- Date: 26 February – 4 March
- Edition: 18th
- Category: ATP World Series
- Draw: 32S / 16D
- Prize money: $450,000
- Surface: Carpet / indoor
- Location: Rotterdam, Netherlands
- Venue: Rotterdam Ahoy

Champions

Singles
- Brad Gilbert

Doubles
- Leonardo Lavalle / Jorge Lozano
- ← 1989 · ABN World Tennis Tournament · 1991 →

= 1990 ABN World Tennis Tournament =

The 1990 ABN World Tennis Tournament (known as such in 1990 for sponsorship reasons) was a men's tennis tournament played on indoor carpet courts. It was the 18th edition of the event known that year as the ABN World Tennis Tournament, and part of the ATP World Series of the 1990 ATP Tour.
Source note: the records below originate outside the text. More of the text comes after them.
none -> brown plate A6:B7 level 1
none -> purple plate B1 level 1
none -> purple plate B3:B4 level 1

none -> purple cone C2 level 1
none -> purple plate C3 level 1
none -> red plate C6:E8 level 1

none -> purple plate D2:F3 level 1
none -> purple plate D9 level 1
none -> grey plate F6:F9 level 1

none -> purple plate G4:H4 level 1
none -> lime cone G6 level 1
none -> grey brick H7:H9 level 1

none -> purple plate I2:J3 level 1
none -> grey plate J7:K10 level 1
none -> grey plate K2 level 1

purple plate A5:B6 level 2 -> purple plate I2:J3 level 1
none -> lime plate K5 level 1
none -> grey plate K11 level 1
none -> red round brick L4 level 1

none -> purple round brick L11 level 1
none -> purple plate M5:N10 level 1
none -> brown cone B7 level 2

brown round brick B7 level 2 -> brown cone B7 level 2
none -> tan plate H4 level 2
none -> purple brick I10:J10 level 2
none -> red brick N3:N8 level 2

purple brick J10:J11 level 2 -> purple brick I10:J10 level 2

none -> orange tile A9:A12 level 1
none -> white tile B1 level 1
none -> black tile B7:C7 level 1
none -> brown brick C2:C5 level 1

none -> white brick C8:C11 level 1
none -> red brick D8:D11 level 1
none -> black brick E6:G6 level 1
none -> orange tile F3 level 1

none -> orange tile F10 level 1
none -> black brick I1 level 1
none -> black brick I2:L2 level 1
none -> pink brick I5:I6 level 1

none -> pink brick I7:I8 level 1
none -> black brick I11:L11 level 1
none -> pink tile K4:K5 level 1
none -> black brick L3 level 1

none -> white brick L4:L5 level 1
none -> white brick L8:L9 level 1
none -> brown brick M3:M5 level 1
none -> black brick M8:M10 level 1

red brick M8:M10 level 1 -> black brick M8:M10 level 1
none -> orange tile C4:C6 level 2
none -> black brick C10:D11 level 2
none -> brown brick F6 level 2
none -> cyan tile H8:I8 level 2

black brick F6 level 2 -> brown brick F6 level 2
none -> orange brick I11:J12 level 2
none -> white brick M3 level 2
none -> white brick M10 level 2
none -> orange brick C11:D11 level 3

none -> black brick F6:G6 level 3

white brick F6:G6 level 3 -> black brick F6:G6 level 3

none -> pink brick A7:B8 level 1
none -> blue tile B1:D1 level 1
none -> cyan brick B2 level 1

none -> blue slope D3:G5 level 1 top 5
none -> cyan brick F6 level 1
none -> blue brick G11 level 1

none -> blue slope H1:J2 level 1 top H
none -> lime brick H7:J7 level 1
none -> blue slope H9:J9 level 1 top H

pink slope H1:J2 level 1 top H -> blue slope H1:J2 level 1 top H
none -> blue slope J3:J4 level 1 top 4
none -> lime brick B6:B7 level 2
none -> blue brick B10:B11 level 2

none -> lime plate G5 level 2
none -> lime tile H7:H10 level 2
It took place at the Rotterdam Ahoy arena in Rotterdam, Netherlands, from 26 February through 4 March 1990. First-seeded Brad Gilbert won the singles title.

==Finals==
===Singles===

USA Brad Gilbert defeated SWE Jonas Svensson 6–1, 6–3
- It was Gilbert's first singles title of the year, and the 18th of his career.

===Doubles===

MEX Leonardo Lavalle / MEX Jorge Lozano defeated ITA Diego Nargiso / Nicolas Pereira 6–3, 7–6
- It was Lavalle's first doubles title of the year, and the third of his career.
- It was Lozano's first doubles title of the year, and the seventh of his career.